Jonathan Jackson

No. 58
- Position: Linebacker

Personal information
- Born: September 2, 1977 (age 48) Dayton, Ohio, U.S.
- Listed height: 6 ft 2 in (1.88 m)
- Listed weight: 248 lb (112 kg)

Career information
- High school: Bonanza (Las Vegas, Nevada)
- College: Oregon State
- NFL draft: 2000: undrafted

Career history
- Kansas City Chiefs (2000)*; Las Vegas Outlaws (2001); New Orleans Saints (2001); Berlin Thunder (2002);
- * Offseason or practice squad member only
- Stats at Pro Football Reference

= Jonathan Jackson (linebacker) =

American football player (born 1977)

Jonathan Jackson (born September 2, 1977) is an American former professional football player who was a linebacker for the Kansas City Chiefs and the New Orleans Saints of the National Football League (NFL).
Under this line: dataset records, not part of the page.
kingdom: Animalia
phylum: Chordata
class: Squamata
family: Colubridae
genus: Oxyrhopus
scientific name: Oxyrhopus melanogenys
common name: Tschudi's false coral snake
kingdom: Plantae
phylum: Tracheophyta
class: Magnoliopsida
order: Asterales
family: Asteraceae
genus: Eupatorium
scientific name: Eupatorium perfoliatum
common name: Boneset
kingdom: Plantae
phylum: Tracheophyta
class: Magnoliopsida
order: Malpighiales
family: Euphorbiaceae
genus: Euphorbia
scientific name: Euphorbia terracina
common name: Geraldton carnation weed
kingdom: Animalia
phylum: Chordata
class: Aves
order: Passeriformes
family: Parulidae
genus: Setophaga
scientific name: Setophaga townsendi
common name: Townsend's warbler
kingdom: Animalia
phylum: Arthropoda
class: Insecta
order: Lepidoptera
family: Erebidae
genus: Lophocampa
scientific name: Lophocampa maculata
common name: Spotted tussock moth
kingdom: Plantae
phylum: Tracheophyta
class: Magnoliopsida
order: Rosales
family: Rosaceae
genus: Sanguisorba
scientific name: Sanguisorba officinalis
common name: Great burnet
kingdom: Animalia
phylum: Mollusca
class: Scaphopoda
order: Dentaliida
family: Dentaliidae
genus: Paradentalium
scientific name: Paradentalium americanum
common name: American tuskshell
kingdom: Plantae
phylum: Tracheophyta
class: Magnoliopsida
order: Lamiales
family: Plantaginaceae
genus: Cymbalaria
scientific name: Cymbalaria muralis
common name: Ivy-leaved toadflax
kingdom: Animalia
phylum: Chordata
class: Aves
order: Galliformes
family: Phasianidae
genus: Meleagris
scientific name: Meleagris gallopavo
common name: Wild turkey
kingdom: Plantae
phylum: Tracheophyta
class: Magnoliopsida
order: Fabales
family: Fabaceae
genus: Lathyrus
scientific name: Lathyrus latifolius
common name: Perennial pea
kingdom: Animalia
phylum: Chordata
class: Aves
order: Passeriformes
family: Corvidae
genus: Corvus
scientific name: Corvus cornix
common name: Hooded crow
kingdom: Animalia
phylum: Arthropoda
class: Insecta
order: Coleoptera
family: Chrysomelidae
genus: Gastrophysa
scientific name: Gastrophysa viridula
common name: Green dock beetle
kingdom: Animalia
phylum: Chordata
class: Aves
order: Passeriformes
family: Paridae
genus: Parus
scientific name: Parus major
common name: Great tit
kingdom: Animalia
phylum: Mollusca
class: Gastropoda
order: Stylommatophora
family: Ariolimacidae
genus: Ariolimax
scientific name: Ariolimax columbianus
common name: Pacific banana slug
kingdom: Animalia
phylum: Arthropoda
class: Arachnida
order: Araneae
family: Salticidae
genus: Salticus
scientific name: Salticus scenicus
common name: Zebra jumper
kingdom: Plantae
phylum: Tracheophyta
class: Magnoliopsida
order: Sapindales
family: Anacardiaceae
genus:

He played college football for the Oregon State Beavers. He also played for the Las Vegas Outlaws of the defunct XFL.

==High school==
Jonathan attended Bonanza High School in the Las Vegas Valley. He was a two-year starter on the football team and also lettered in basketball.

==College career==
Jonathan attended Oregon State. He played 44 games in four years totaling 279 tackles, 4 sacks, 3 interceptions and 3 fumble recoveries. He received his degree in Business Administration.

==Professional career==
Jackson went undrafted in the 2000 NFL draft. He was signed as an undrafted rookie free agent by the Kansas City Chiefs, but was released during training camp. Due to his ties with Las Vegas, the newly created Las Vegas Outlaws of the XFL drafted Jackson with the 332nd pick in the inaugural XFL draft. On January 6, 2002, Jackson made his sole NFL appearance for the New Orleans Saints against the San Francisco 49ers in the final game of the 2001-02 regular season. During the 2002 season Jackson played for the Berlin Thunder in NFL Europe.